#### [Work instruction]
Everything from the line with "the same patient" down to the last line of the material below must be written out exactly. Leave out all other lines.

#### [Source material]
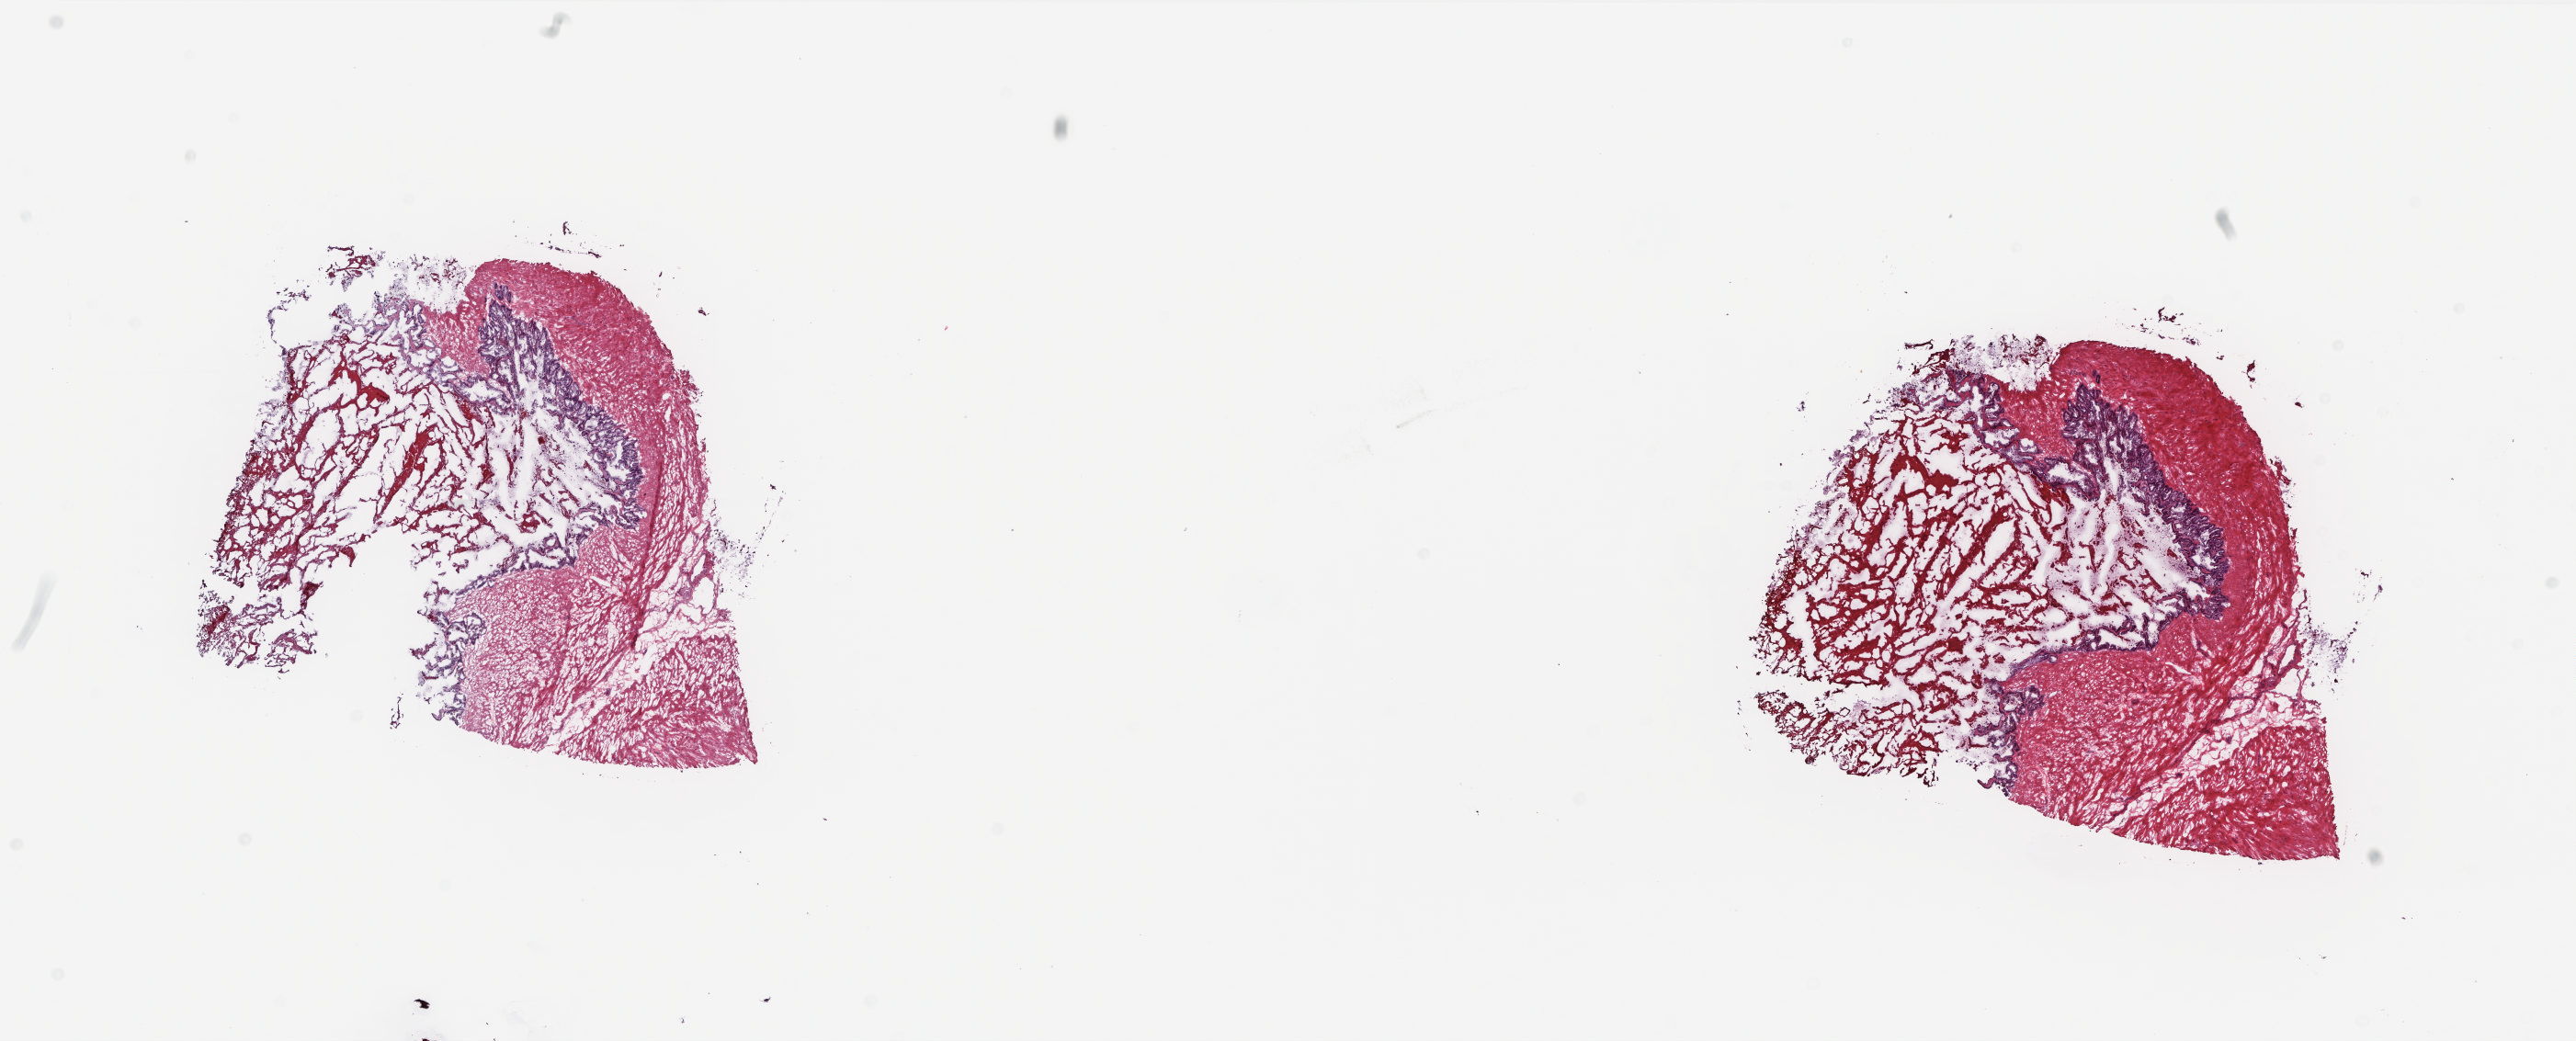
Whole-slide histology image, H&E-stained — shown as a low-resolution overview of the whole scanned area (about 22.6 x 9.1 mm), frozen section from the top of the tissue portion, prostate, solid tissue normal (non-tumour tissue) sample. Male, age 50 years at initial diagnosis. Composition of this section per pathologist review: tumour cells 0%, tumour nuclei 0%, normal cells 30%, stromal cells 70%, necrosis 0%. Infiltration values recorded for this section: lymphocyte infiltration 40%, monocyte infiltration 20%, neutrophil infiltration 20%.
* this section: solid tissue normal (non-tumour) sample from the same patient
* patient diagnosis: Adenocarcinoma, NOS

#### [Response to the exercise]
* this section: solid tissue normal (non-tumour) sample from the same patient
* patient diagnosis: Adenocarcinoma, NOS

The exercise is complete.